Work instructions —
Return each line below holding the string "description".

= = = = =

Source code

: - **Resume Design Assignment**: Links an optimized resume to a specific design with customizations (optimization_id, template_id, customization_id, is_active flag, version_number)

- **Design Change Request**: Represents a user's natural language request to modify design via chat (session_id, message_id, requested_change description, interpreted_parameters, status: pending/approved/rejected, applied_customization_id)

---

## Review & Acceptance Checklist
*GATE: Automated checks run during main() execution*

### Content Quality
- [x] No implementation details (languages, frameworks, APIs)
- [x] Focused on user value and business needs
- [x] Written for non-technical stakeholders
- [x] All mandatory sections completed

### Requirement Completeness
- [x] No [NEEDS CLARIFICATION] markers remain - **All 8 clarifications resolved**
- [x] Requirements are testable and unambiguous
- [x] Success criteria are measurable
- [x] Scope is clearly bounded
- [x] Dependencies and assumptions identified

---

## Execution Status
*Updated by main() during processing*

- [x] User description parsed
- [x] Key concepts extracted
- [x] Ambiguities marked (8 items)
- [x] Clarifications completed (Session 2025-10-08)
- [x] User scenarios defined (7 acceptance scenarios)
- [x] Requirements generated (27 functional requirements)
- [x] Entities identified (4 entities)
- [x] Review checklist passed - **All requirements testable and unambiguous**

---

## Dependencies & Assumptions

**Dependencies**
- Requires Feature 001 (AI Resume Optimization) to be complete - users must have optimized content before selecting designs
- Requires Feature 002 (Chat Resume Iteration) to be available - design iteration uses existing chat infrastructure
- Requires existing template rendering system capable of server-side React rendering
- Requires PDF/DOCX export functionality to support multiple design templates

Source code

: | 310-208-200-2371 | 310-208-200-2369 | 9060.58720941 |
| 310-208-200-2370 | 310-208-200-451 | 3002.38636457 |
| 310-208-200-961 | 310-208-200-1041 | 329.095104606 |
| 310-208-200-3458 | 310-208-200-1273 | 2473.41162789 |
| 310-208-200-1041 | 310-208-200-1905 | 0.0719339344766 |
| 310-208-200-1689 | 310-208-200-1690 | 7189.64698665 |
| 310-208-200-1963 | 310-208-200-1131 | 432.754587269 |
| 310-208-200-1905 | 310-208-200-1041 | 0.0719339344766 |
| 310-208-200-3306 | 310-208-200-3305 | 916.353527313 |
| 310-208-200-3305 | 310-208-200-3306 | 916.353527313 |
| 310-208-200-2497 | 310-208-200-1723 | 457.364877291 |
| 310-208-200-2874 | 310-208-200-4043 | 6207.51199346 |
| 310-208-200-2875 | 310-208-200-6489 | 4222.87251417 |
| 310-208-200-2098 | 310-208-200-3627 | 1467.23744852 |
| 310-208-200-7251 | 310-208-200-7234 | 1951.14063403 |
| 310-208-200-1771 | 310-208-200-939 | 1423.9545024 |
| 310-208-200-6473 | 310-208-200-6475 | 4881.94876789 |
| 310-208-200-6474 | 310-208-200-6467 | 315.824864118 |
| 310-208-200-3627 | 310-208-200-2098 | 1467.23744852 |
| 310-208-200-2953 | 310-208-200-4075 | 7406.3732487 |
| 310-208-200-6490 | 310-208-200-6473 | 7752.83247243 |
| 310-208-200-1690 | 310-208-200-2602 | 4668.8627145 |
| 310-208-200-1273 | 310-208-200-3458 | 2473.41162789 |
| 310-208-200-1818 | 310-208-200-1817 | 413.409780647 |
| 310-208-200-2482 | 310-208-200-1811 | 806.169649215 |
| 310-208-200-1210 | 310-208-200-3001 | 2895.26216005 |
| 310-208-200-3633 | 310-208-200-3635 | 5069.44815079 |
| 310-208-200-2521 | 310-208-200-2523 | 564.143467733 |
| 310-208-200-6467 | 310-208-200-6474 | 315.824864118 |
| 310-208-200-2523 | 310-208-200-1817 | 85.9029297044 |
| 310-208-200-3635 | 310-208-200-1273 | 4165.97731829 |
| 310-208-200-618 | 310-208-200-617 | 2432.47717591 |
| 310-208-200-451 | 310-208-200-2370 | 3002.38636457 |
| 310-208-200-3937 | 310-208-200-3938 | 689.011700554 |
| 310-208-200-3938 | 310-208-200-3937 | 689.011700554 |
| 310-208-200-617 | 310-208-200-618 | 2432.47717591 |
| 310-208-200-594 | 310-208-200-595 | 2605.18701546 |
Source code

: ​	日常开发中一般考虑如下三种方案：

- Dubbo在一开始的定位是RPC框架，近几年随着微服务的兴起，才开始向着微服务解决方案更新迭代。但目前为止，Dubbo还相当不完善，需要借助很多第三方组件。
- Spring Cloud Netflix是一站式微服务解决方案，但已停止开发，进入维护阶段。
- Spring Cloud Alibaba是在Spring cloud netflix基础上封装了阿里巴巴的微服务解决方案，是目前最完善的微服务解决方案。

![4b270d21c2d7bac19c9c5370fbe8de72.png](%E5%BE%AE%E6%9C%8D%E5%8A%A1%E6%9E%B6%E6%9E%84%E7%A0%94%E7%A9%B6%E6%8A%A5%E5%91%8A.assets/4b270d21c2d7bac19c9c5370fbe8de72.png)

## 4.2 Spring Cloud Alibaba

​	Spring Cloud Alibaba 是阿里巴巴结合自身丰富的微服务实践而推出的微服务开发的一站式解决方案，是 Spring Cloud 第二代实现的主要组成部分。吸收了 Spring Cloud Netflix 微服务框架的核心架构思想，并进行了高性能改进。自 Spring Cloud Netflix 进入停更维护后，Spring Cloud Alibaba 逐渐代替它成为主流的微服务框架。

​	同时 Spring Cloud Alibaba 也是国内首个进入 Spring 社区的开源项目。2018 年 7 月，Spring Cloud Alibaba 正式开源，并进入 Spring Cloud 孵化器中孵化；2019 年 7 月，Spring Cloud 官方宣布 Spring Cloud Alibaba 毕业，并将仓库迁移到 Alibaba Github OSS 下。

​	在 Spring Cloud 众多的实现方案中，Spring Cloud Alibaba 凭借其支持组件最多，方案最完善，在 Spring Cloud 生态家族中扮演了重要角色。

= = = = =

Answer to this exercise —
- **Design Change Request**: Represents a user's natural language request to modify design via chat (session_id, message_id, requested_change description, interpreted_parameters, status: pending/approved/rejected, applied_customization_id)
- [x] User description parsed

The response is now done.